[[ INPUT FOR THIS TASK, beginning ]]

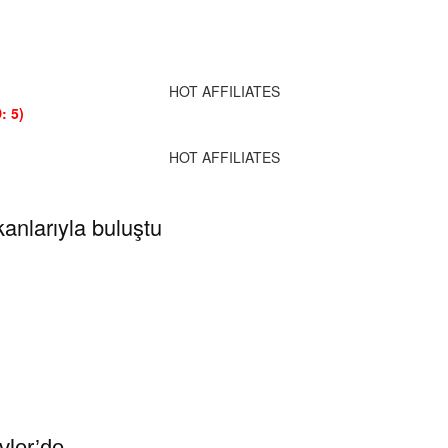
HOT AFFILIATES
: 5)
HOT AFFILIATES
nlarıyla buluştu
vler’de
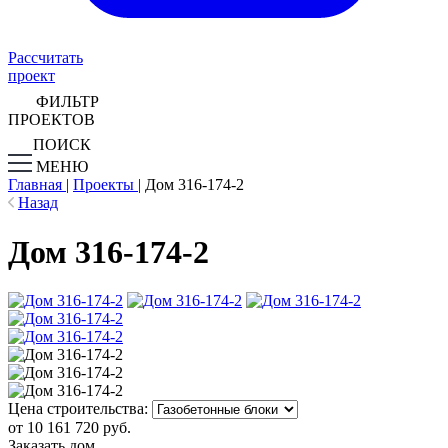
Рассчитать
проект
ФИЛЬТР
ПРОЕКТОВ
ПОИСК
МЕНЮ
Главная
|
Проекты
|
Дом 316-174-2
Назад
Дом 316-174-2
Цена строительства:
от 10 161 720 руб.
Заказать дом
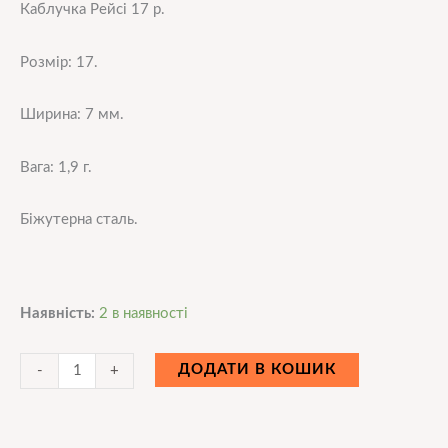
Каблучка Рейсі 17 р.
Розмір: 17.
Ширина: 7 мм.
Вага: 1,9 г.
Біжутерна сталь.
Наявність:
2 в наявності
ДОДАТИ В КОШИК
-
+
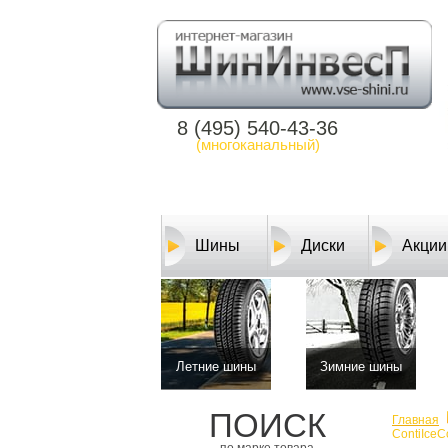
8 (495) 540-43-36
(многоканальный)
Шины
Диски
Акции
Летние шины
Зимние шины
ПОИСК
Главная
ContiIceC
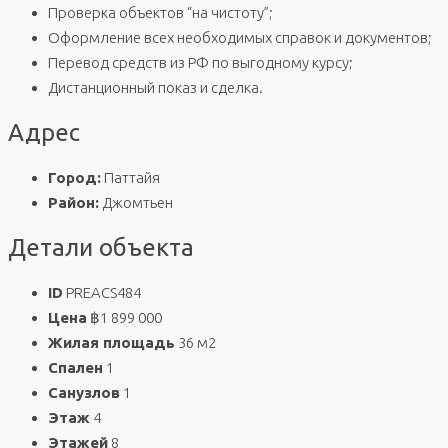
Проверка объектов “на чистоту”;
Оформление всех необходимых справок и документов;
Перевод средств из РФ по выгодному курсу;
Дистанционный показ и сделка.
Адрес
Город:
Паттайя
Район:
Джомтьен
Детали объекта
ID
PREACS484
Цена
฿1 899 000
Жилая площадь
36 м2
Спален
1
Санузлов
1
Этаж
4
Этажей
8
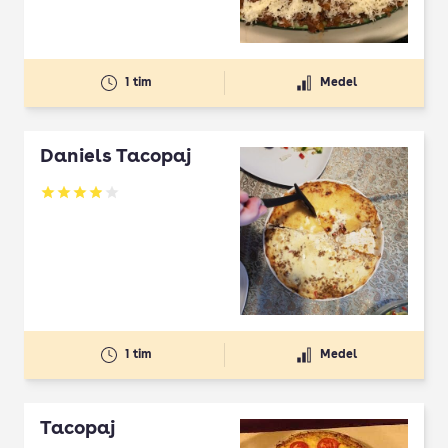
1 tim
Medel
Daniels Tacopaj
Betyg: 3.92 av 5
1 tim
Medel
Tacopaj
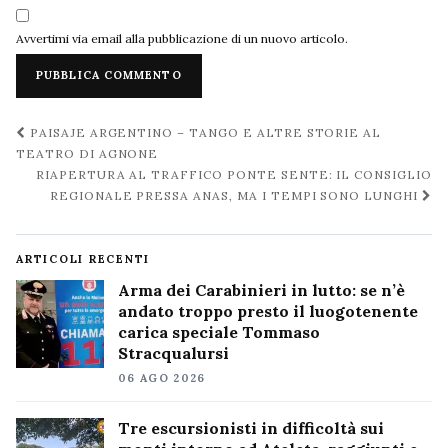
Avvertimi via email alla pubblicazione di un nuovo articolo.
Navigazione
PAISAJE ARGENTINO – TANGO E ALTRE STORIE AL
post
TEATRO DI AGNONE
RIAPERTURA AL TRAFFICO PONTE SENTE: IL CONSIGLIO
REGIONALE PRESSA ANAS, MA I TEMPI SONO LUNGHI
ARTICOLI RECENTI
Arma dei Carabinieri in lutto: se n’è
andato troppo presto il luogotenente
carica speciale Tommaso
Stracqualursi
06 AGO 2026
Tre escursionisti in difficoltà sui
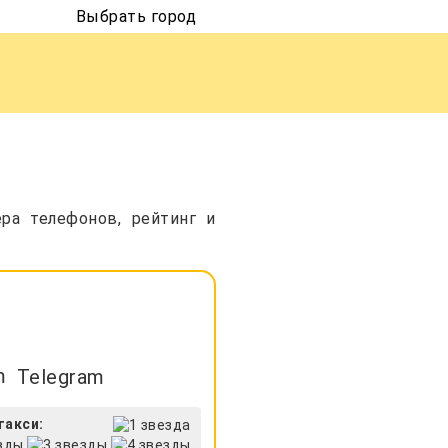
Выбрать город
ра телефонов, рейтинг и
Telegram
такси:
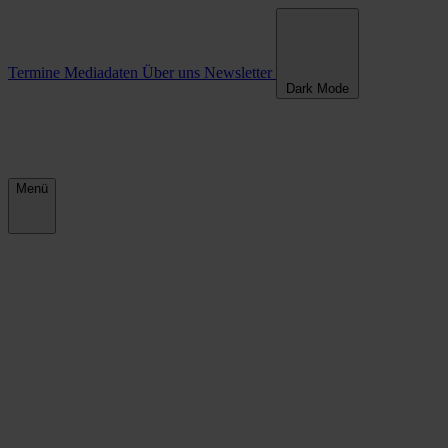
Termine
Mediadaten
Über uns
Newsletter
Dark Mode
Menü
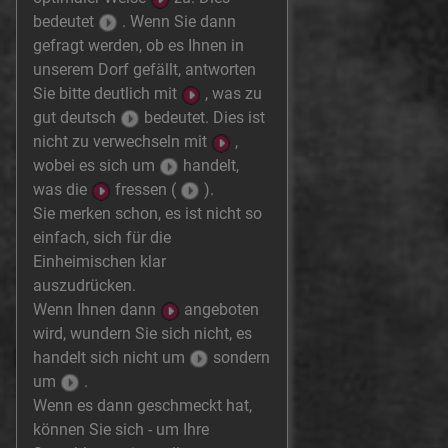
bedeutet
. Wenn Sie dann
gefragt werden, ob es Ihnen in
unserem Dorf gefällt, antworten
Sie bitte deutlich mit
, was zu
gut deutsch
bedeutet. Dies ist
nicht zu verwechseln mit
,
wobei es sich um
handelt,
was die
fressen (
).
Sie merken schon, es ist nicht so
einfach, sich für die
Einheimischen klar
auszudrücken.
Wenn Ihnen dann
angeboten
wird, wundern Sie sich nicht, es
handelt sich nicht um
sondern
um
.
Wenn es dann geschmeckt hat,
können Sie sich - um Ihre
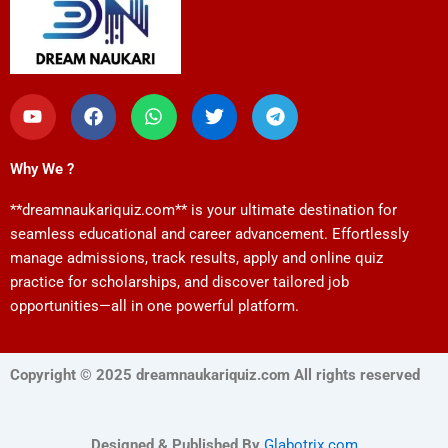
Y
F
W
T
T
o
a
h
w
e
u
c
a
i
l
t
e
t
t
e
Why We ?
u
b
s
t
g
b
o
a
e
r
**dreamnaukariquiz.com** is your ultimate destination for
e
o
p
r
a
k
p
m
seamless educational and career advancement. Effortlessly
manage admissions, track results, apply and online quiz
practice for scholarships, and discover tailored job
opportunities—all in one powerful platform.
Copyright © 2025 dreamnaukariquiz.com All rights reserved
Designed & Published By
Glabotrix.com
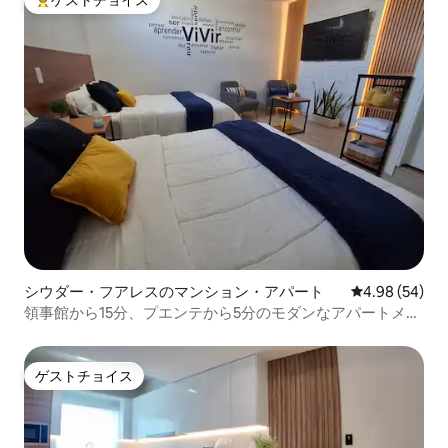
大好評のゲストチョイスです。
シウダー・フアレスのマンション・アパート
レビュー54件
4.98 (54)
領事館から15分、プエンテから5分のモダンなアパートメン
ト
ゲストチョイス
ゲストチョイス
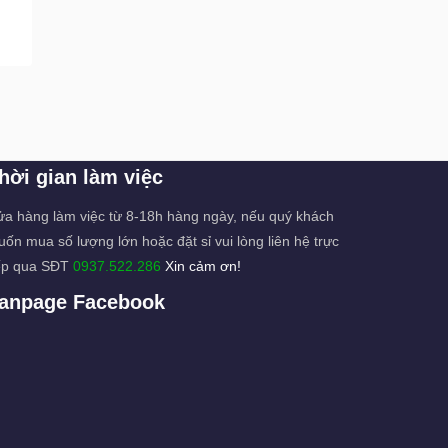
hời gian làm việc
a hàng làm việc từ 8-18h hàng ngày, nếu quý khách
ốn mua số lượng lớn hoặc đặt sỉ vui lòng liên hệ trực
ếp qua SĐT
0937.522.286
Xin cảm ơn!
anpage Facebook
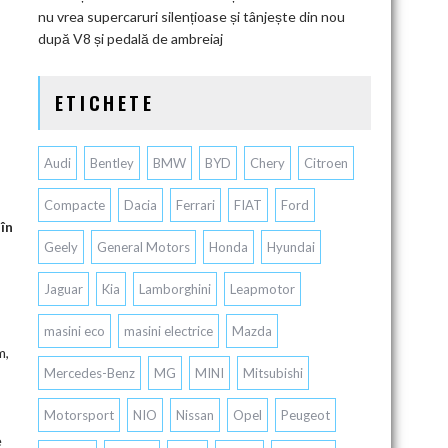
nu vrea supercaruri silențioase și tânjește din nou
după V8 și pedală de ambreiaj
ETICHETE
Audi
Bentley
BMW
BYD
Chery
Citroen
Compacte
Dacia
Ferrari
FIAT
Ford
în
Geely
General Motors
Honda
Hyundai
Jaguar
Kia
Lamborghini
Leapmotor
masini eco
masini electrice
Mazda
m,
Mercedes-Benz
MG
MINI
Mitsubishi
Motorsport
NIO
Nissan
Opel
Peugeot
e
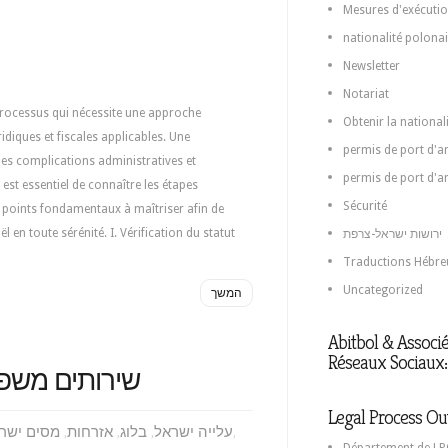
Mesures d'exécutio
nationalité polona
Newsletter
Notariat
 processus qui nécessite une approche
Obtenir la national
diques et fiscales applicables. Une
permis de port d'ar
es complications administratives et
permis de port d'a
est essentiel de connaître les étapes
Sécurité
es points fondamentaux à maîtriser afin de
 en toute sérénité. I. Vérification du statut
ירושות ישראל-צרפת
Traductions Hébre
Uncategorized
המשך
Abitbol & Associé
Réseaux Sociaux:
שירותים משפט
Legal Process Ou
,
עלייה ישראל
,
בלוג
,
אזרחות
,
מסים ישר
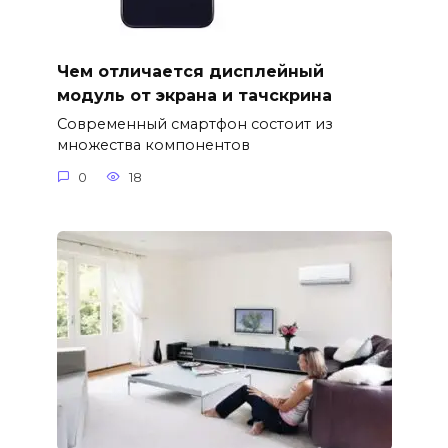
Чем отличается дисплейный
модуль от экрана и тачскрина
Современный смартфон состоит из
множества компонентов
0
18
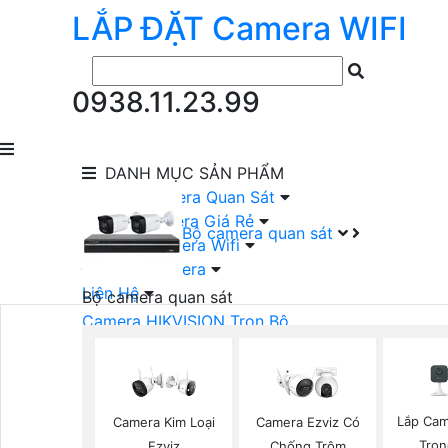
LẮP ĐẶT
Camera
WIFI
0938.11.23.99
DANH MỤC
SẢN PHẨM
lắp Đặt Camera Quan Sát
Lắp Bộ Camera Giá Rẻ
Bộ camera quan sát
Lắp Đặt Camera Wifi
Đầu Ghi Camera
Liên Hệ
Bộ camera quan sát
Camera HIKVISION Trọn Bộ
Camera KBVISION Trọn Bộ
Camera DAHUA Trọn Bộ
Camera giá Rẻ Trọn Bộ
Bộ Camera Nên Dùng
Lắp Cam
Camera Kim Loại
Camera Ezviz Có
Bộ Camera Có Màu Ban Đêm
Tron
Ezviz
Chống Trộm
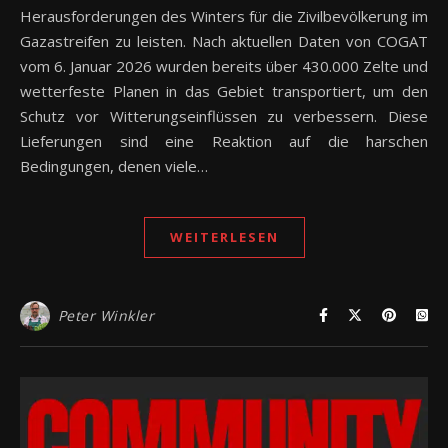
Herausforderungen des Winters für die Zivilbevölkerung im
Gazastreifen zu leisten. Nach aktuellen Daten von COGAT
vom 6. Januar 2026 wurden bereits über 430.000 Zelte und
wetterfeste Planen in das Gebiet transportiert, um den
Schutz vor Witterungseinflüssen zu verbessern. Diese
Lieferungen sind eine Reaktion auf die harschen
Bedingungen, denen viele…
WEITERLESEN
Peter Winkler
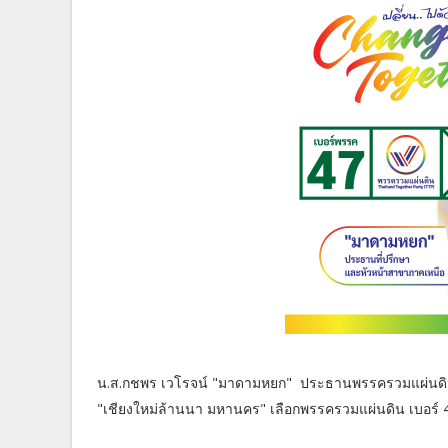
น.ส.กชพร เวโรจน์ "มาดามหยก" ประธานพรรครวมแผ่นดิน
"เชียงใหม่ล้านนา มหานคร" เลือกพรรครวมแผ่นดิน เบอร์ 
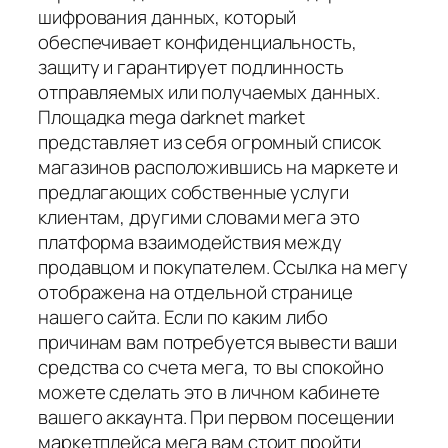
шифрования данных, который
обеспечивает конфиденциальность,
защиту и гарантирует подлинность
отправляемых или получаемых данных.
Площадка mega darknet market
представляет из себя огромный список
магазинов расположившись на маркете и
предлагающих собственные услуги
клиентам, другими словами мега это
платформа взаимодействия между
продавцом и покупателем. Ссылка на мегу
отображена на отдельной странице
нашего сайта. Если по каким либо
причинам вам потребуется вывести ваши
средства со счета мега, то вы спокойно
можете сделать это в личном кабинете
вашего аккаунта. При первом посещении
маркетплейса мега вам стоит пройти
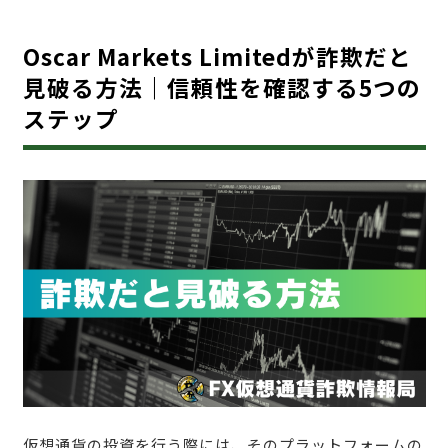
Oscar Markets Limitedが詐欺だと
見破る方法｜信頼性を確認する5つの
ステップ
仮想通貨の投資を行う際には、そのプラットフォームの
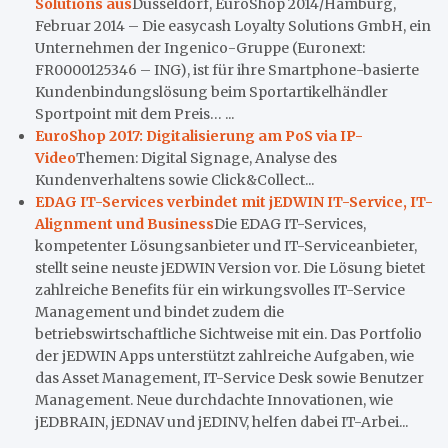
Solutions aus
Düsseldorf, EuroShop 2014/Hamburg,
Februar 2014 – Die easycash Loyalty Solutions GmbH, ein
Unternehmen der Ingenico-Gruppe (Euronext:
FR0000125346 – ING), ist für ihre Smartphone-basierte
Kundenbindungslösung beim Sportartikelhändler
Sportpoint mit dem Preis… ...
EuroShop 2017: Digitalisierung am PoS via IP-
Video
Themen: Digital Signage, Analyse des
Kundenverhaltens sowie Click&Collect...
EDAG IT-Services verbindet mit jEDWIN IT-Service, IT-
Alignment und Business
Die EDAG IT-Services,
kompetenter Lösungsanbieter und IT-Serviceanbieter,
stellt seine neuste jEDWIN Version vor. Die Lösung bietet
zahlreiche Benefits für ein wirkungsvolles IT-Service
Management und bindet zudem die
betriebswirtschaftliche Sichtweise mit ein. Das Portfolio
der jEDWIN Apps unterstützt zahlreiche Aufgaben, wie
das Asset Management, IT-Service Desk sowie Benutzer
Management. Neue durchdachte Innovationen, wie
jEDBRAIN, jEDNAV und jEDINV, helfen dabei IT-Arbei...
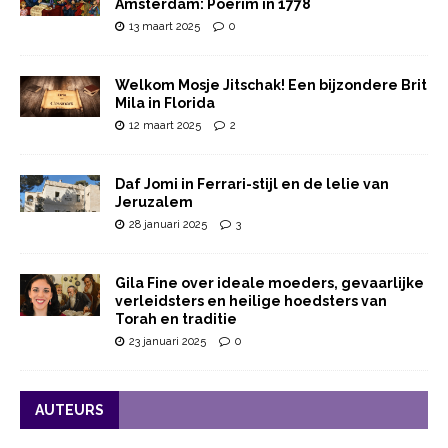
Amsterdam: Poerim in 1778
13 maart 2025
0
Welkom Mosje Jitschak! Een bijzondere Brit
Mila in Florida
12 maart 2025
2
Daf Jomi in Ferrari-stijl en de lelie van
Jeruzalem
28 januari 2025
3
Gila Fine over ideale moeders, gevaarlijke
verleidsters en heilige hoedsters van
Torah en traditie
23 januari 2025
0
AUTEURS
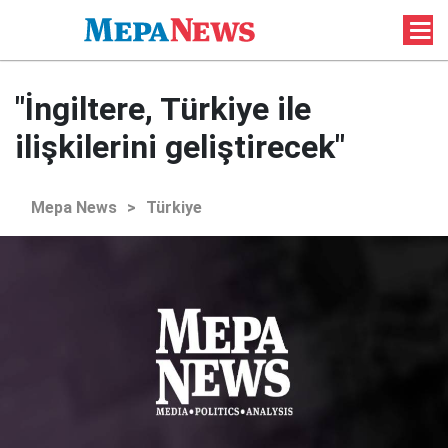
"İngiltere, Türkiye ile
ilişkilerini geliştirecek"
Mepa News
>
Türkiye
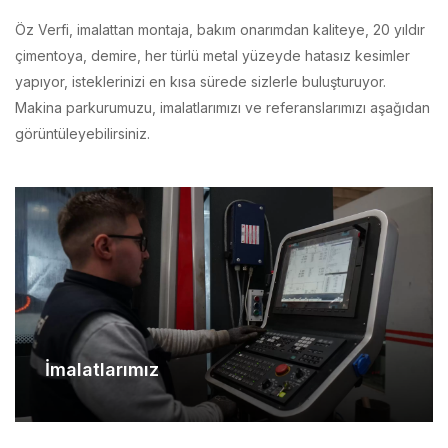
çimentoya, demire, her türlü metal yüzeyde hatasız kesimler
yapıyor, isteklerinizi en kısa sürede sizlerle buluşturuyor.
Makina parkurumuzu, imalatlarımızı ve referanslarımızı aşağıdan
görüntüleyebilirsiniz.
İmalatlarımız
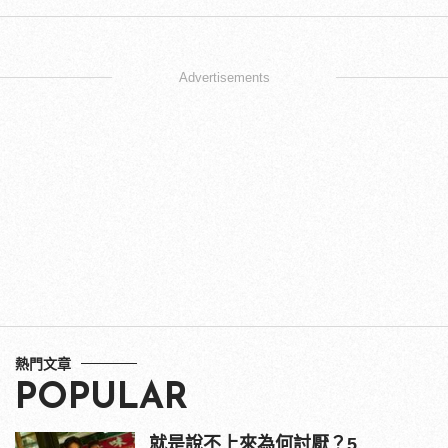
Advertisements
熱門文章
POPULAR
就是說不上來為何討厭？5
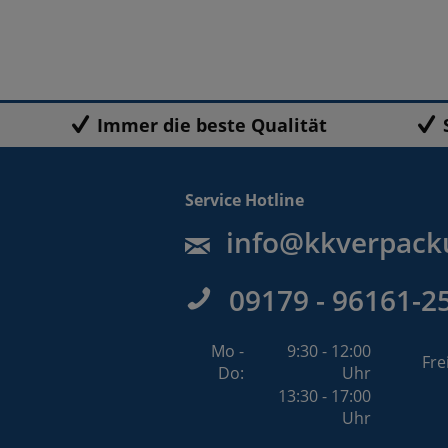
Immer die beste Qualität
Service Hotline
info@kkverpack
09179 - 96161-2
Mo -
9:30 - 12:00
Fre
Do:
Uhr
13:30 - 17:00
Uhr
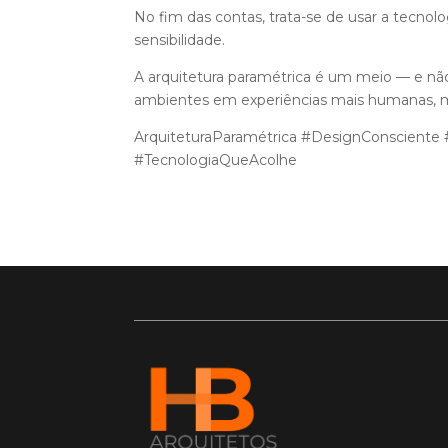
No fim das contas, trata-se de usar a tecnol
sensibilidade.
A arquitetura paramétrica é um meio — e nã
ambientes em experiências mais humanas, mai
ArquiteturaParamétrica #DesignConsciente
#TecnologiaQueAcolhe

[[ INPUT FOR THIS TASK, end ]]

* **PROBLEM TO SOLVE**: Reproduce the lines verbatim from the line with "çimentoya, demire, her" through the end of the items, including both ends. Omit the pictures from your answer.

* **EXERCISE SOLUTION**:
çimentoya, demire, her türlü metal yüzeyde hatasız kesimler
yapıyor, isteklerinizi en kısa sürede sizlerle buluşturuyor.
Makina parkurumuzu, imalatlarımızı ve referanslarımızı aşağıdan
görüntüleyebilirsiniz.
İmalatlarımız
Advertisements
熱門文章
POPULAR
就是說不上來為何討厭？5
Immer die beste Qualität
Service Hotline
info@kkverpack
09179 - 96161-2
Mo -
9:30 - 12:00
Fre
Do:
Uhr
13:30 - 17:00
Uhr
No fim das contas, trata-se de usar a tecnol
sensibilidade.
A arquitetura paramétrica é um meio — e nã
ambientes em experiências mais humanas, mai
ArquiteturaParamétrica #DesignConsciente
#TecnologiaQueAcolhe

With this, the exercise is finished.